== Work task ==
Answer these questions from the review of antidepressants versus cognitive behavioural therapy below.
(a) About how many consultations for depression took place in England in 2010?
(b) How many randomised controlled trials did the review include?
(c) How many of the trials were carried out in the United States?

== Extract to read ==
----

This review found no difference in effectiveness or drop-out rates between antidepressants and cognitive behavioural therapy for adults recently diagnosed with major depressive disorder. Both treatments should be offered, as recommended by NICE, either alone or possibly in combination, and the final decision will rely heavily on the patient’s preference.
The challenge for talking therapies in the NHS has long been a lack of capacity. However, the Improving Access to Psychological Therapies programme has in the last few years provided thousands of trained therapists who can be accessed through GPs and in some cases directly.
The trials included in this review were prone to bias and often excluded difficult to treat populations, such as the elderly and those with medical comorbidities and at risk of suicide. This review, while a good summary of the current evidence, is therefore unlikely to be the final word on the matter. NIHR has funded some relevant research, summarised in a recent highlight on talking therapies for depression.
Why was this study needed?
There were about 1.44 million consultations for depression in England in 2010, costing the NHS more than £520 million. Depression imposes a large burden on individuals, families and society, reducing quality of life and lowering productivity.
Antidepressants are commonly prescribed for depression. However, it has been reported that one in five patients don't pick up their prescriptions, and of those that do many fail to complete the full course. More than 60% of patients have adverse effects during treatment with a second generation antidepressant, and although most adverse effects are relatively minor (for example, constipation, diarrhoea and dizziness) they may contribute to the decision to stop taking them. Many patients prefer talking therapies, such as cognitive behavioural therapy – quoting concerns about side effects of drugs and the fear that they might become dependent on antidepressants.
To help inform the decision of drug versus talking therapy, this review set out to examine the benefits and harms of the two approaches to treatment.
What did this study do?
This was a systematic review and meta-analysis of 11 randomised controlled trials comparing a second generation antidepressant with cognitive behavioural therapy for the initial treatment of major depressive disorder in adults. Ten trials compared antidepressants with cognitive behavioural therapy alone, while three compared antidepressants with cognitive behavioural therapy plus antidepressants.
The antidepressants used were all second generation; fluoxetine, fluvoxamine, paroxetine, sertraline, venlafaxine, citalopram and escitalopram. Two trials were in primary care, the rest in outpatient settings. Four trials were in the United States, one was in England, and the remaining in Canada, Germany, Iran and Romania.
This was a high quality review. However, all but one of the included trials had medium to high risk of bias, often because of high drop-out rates. Confidence intervals (CI) for some outcomes were wide. Results therefore need to be interpreted with caution.
What did it find?
- There was no statistically significant difference in effectiveness between antidepressants and cognitive behavioural therapy for either treatment response (risk ratio [RR] 0.91, 95% CI 0.77 to 1.07, from a meta-analysis of five trials) or remission (RR 0.98, 95% CI 0.73 to 1.32, from a meta-analysis of three trials), as measured by changes in the Hamilton Rating Scale for Depression.

----

Collection entries

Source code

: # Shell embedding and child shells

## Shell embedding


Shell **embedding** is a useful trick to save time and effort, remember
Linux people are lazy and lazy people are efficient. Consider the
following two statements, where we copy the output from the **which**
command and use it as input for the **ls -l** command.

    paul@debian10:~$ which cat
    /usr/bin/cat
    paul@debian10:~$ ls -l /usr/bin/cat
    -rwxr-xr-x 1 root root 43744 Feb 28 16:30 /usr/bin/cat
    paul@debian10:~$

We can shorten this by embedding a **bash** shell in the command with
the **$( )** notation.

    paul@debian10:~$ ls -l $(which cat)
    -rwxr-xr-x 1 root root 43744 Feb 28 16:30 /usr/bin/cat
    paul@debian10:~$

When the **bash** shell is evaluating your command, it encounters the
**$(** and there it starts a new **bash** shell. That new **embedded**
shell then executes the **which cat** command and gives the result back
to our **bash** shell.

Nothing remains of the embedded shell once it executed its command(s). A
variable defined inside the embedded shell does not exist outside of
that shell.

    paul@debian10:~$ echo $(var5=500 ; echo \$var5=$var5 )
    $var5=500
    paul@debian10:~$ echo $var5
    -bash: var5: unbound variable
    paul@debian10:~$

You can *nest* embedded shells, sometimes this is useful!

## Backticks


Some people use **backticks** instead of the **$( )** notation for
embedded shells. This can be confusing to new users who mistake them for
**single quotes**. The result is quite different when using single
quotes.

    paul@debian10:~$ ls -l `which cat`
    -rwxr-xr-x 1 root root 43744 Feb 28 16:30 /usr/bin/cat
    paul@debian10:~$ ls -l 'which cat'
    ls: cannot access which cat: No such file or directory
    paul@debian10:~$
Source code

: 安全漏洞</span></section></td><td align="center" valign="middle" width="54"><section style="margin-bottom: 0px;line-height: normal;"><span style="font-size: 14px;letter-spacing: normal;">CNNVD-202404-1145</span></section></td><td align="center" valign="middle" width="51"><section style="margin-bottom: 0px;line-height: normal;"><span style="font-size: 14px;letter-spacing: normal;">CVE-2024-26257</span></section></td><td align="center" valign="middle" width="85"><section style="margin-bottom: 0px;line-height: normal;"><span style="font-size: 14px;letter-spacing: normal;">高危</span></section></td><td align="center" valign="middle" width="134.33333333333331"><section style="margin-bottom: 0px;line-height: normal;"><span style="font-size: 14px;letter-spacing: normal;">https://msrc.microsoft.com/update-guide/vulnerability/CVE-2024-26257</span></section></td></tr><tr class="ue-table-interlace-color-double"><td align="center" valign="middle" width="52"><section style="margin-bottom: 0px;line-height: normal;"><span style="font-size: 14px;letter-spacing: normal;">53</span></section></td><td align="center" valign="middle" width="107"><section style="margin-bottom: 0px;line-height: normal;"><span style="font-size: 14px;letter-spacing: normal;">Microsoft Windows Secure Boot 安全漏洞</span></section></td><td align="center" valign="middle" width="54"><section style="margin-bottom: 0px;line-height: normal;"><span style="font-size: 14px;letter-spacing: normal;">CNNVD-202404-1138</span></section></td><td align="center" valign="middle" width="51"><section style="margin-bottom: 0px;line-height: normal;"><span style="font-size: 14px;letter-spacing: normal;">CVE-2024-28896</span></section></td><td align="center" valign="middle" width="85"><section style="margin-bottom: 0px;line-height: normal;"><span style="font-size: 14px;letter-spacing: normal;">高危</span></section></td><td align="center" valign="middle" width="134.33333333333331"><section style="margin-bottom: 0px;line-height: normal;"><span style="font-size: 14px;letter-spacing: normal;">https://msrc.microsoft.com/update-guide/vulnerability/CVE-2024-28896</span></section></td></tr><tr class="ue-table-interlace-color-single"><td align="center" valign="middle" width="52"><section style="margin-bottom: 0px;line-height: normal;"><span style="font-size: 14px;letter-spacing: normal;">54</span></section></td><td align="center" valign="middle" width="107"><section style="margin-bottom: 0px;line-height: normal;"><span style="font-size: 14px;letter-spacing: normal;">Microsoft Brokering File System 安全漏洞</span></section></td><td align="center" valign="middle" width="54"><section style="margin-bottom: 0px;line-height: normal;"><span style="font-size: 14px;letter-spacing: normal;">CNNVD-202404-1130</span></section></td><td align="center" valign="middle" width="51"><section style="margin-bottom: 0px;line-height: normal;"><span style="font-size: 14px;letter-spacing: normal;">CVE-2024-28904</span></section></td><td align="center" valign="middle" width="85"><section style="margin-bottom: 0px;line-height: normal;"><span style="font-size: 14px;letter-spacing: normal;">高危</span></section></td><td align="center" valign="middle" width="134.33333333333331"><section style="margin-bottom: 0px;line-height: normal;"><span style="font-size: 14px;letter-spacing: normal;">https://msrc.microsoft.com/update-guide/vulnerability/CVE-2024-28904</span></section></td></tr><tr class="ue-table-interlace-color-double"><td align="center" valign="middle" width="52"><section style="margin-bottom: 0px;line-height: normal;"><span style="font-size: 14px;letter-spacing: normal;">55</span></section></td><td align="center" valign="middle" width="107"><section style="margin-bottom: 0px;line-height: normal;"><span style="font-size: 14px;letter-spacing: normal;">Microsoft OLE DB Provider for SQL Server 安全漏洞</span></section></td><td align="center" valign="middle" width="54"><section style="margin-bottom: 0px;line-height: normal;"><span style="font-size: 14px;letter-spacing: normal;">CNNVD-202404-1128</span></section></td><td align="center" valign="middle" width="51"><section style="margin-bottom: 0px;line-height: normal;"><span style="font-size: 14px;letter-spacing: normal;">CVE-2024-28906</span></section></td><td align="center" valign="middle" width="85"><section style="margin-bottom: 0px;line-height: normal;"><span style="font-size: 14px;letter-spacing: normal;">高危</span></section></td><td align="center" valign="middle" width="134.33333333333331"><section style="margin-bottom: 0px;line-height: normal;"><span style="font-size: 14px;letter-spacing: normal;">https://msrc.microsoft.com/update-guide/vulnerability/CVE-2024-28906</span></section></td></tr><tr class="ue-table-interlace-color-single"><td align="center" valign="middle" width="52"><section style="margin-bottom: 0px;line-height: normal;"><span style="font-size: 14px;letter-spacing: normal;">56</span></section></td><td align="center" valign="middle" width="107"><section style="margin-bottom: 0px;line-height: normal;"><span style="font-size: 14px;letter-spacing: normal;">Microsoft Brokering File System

----

== Output of the exercise ==
(a) About 1.44 million.
(b) 11.
(c) Four.